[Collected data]

--------------------------------------------------

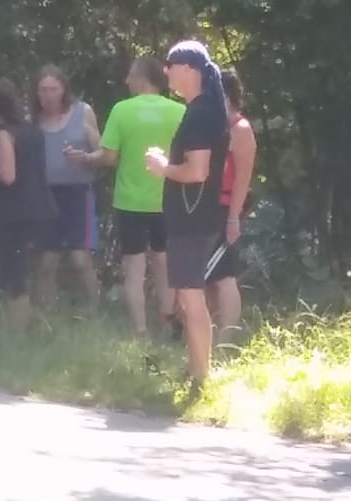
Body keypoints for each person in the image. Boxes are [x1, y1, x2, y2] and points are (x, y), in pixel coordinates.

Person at [67, 56, 184, 336]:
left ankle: (140, 329)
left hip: (130, 201)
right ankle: (167, 322)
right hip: (168, 199)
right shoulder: (180, 111)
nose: (126, 80)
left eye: (131, 75)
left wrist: (86, 158)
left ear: (143, 79)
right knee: (164, 262)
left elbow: (108, 157)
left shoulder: (122, 110)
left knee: (134, 266)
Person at [143, 41, 229, 392]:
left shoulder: (200, 113)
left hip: (193, 219)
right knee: (187, 296)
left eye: (171, 64)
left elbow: (197, 171)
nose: (166, 71)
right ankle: (197, 371)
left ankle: (201, 377)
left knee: (191, 298)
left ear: (189, 69)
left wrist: (163, 167)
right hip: (195, 217)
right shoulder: (205, 109)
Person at [0, 78, 57, 330]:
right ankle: (33, 321)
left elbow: (8, 175)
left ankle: (17, 331)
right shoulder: (33, 130)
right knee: (23, 268)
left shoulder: (5, 133)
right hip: (41, 207)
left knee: (12, 273)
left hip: (16, 214)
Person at [33, 65, 101, 308]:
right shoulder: (33, 120)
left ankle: (95, 311)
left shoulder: (82, 112)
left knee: (80, 259)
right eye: (43, 90)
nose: (48, 95)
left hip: (78, 192)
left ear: (64, 89)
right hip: (46, 195)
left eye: (53, 89)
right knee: (47, 262)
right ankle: (46, 315)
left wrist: (86, 158)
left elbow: (104, 152)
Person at [211, 69, 256, 333]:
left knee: (224, 275)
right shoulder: (214, 127)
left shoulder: (241, 129)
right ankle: (210, 333)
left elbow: (243, 178)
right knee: (206, 277)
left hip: (226, 208)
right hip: (205, 208)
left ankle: (227, 340)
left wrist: (232, 218)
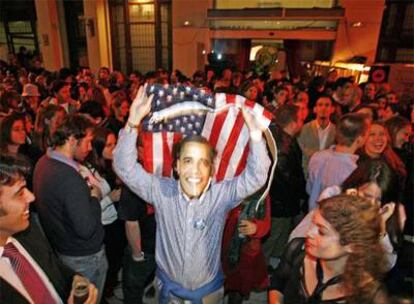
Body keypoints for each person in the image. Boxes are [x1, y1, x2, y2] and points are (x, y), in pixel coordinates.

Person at [113, 85, 271, 303]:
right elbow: (124, 168)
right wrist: (132, 123)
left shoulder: (221, 195)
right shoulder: (160, 190)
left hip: (207, 293)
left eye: (203, 163)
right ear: (176, 166)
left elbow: (256, 176)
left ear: (211, 170)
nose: (195, 170)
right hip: (168, 290)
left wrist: (255, 136)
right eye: (188, 161)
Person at [0, 155, 98, 304]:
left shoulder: (28, 231)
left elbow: (53, 266)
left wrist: (75, 279)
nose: (32, 197)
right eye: (19, 193)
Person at [33, 114, 107, 301]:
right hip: (84, 257)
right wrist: (94, 198)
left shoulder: (44, 162)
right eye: (88, 142)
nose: (90, 148)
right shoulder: (68, 177)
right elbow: (86, 228)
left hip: (64, 249)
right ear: (72, 140)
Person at [269, 194, 388, 304]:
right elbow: (278, 282)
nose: (309, 233)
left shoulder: (369, 294)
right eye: (313, 224)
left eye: (321, 231)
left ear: (352, 245)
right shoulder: (296, 250)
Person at [262, 104, 307, 267]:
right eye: (301, 119)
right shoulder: (283, 146)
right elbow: (287, 179)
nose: (302, 123)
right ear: (293, 123)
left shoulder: (276, 135)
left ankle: (269, 266)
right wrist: (301, 193)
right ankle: (261, 274)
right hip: (280, 203)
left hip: (277, 202)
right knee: (273, 237)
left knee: (275, 237)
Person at [307, 113, 369, 211]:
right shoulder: (353, 169)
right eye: (367, 134)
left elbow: (310, 189)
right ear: (359, 139)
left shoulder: (317, 156)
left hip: (312, 216)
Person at [298, 95, 336, 177]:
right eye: (320, 105)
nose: (323, 108)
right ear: (315, 109)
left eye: (327, 105)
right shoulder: (304, 129)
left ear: (332, 109)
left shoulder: (337, 132)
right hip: (307, 175)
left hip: (328, 176)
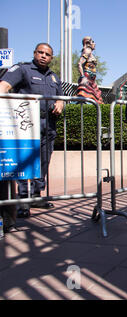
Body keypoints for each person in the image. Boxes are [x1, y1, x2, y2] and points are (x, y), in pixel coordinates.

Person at [0, 43, 64, 218]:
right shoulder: (22, 69)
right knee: (25, 163)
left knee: (43, 163)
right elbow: (3, 86)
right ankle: (23, 200)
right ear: (34, 53)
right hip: (26, 127)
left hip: (48, 126)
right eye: (40, 52)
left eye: (47, 54)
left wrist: (60, 103)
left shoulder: (54, 77)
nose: (43, 56)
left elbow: (60, 97)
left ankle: (36, 196)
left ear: (51, 58)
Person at [76, 36, 103, 104]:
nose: (95, 43)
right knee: (86, 96)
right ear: (88, 42)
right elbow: (80, 64)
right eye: (93, 42)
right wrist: (83, 77)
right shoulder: (87, 50)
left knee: (96, 98)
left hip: (92, 80)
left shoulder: (91, 53)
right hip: (87, 78)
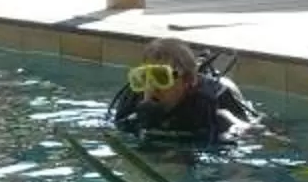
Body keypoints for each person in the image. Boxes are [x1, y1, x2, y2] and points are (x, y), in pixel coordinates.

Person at [106, 36, 261, 147]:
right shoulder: (132, 104)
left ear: (187, 80)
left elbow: (253, 135)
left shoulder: (213, 111)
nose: (150, 88)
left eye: (162, 77)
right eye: (144, 77)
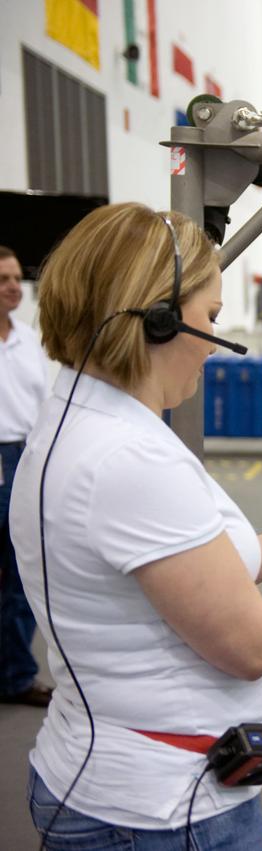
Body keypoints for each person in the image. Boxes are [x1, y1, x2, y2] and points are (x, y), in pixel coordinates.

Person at [8, 204, 262, 849]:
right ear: (157, 320)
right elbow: (250, 645)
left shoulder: (79, 420)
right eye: (210, 317)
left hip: (107, 777)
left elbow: (193, 573)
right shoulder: (130, 460)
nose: (216, 343)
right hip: (163, 812)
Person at [0, 245, 53, 707]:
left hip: (23, 458)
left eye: (17, 278)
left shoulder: (27, 339)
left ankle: (16, 676)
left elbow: (43, 406)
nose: (14, 287)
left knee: (21, 574)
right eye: (3, 279)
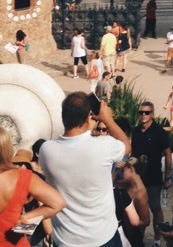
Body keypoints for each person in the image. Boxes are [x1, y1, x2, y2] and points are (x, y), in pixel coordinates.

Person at [39, 92, 130, 247]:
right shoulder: (104, 146)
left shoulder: (46, 150)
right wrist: (107, 119)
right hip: (103, 236)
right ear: (89, 117)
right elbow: (126, 146)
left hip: (65, 239)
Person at [131, 100, 172, 247]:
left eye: (146, 112)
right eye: (141, 112)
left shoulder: (159, 131)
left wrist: (167, 177)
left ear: (152, 114)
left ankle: (156, 239)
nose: (143, 115)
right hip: (137, 179)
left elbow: (168, 153)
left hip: (154, 178)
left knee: (155, 207)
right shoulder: (135, 131)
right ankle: (138, 239)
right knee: (138, 209)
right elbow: (132, 152)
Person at [113, 155, 151, 247]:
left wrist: (131, 220)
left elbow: (146, 221)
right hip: (125, 232)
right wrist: (116, 170)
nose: (122, 174)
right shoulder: (127, 185)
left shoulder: (140, 194)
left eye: (123, 170)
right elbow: (110, 184)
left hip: (133, 236)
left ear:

--------------------------------------------------

- **ASSIGNMENT**
Pictures are to be left out. Write out only the lines above starting at the one with "left eye: (327, 105)" and ending at the one with "right hip: (26, 127)", both lines included, exactly.

- **ANSWER TO THIS EXERCISE**
left eye: (327, 105)
right shoulder: (304, 129)
left ear: (332, 109)
left shoulder: (337, 132)
right hip: (307, 175)
left hip: (328, 176)
Body keypoints for each person in the image. Boxes are [x1, y1, x2, y2] and points are (x, y), in pixel coordinates.

Person at [0, 43, 64, 218]:
right shoulder: (22, 69)
right knee: (25, 163)
left knee: (43, 163)
right elbow: (3, 86)
right ankle: (23, 200)
right ear: (34, 53)
right hip: (26, 127)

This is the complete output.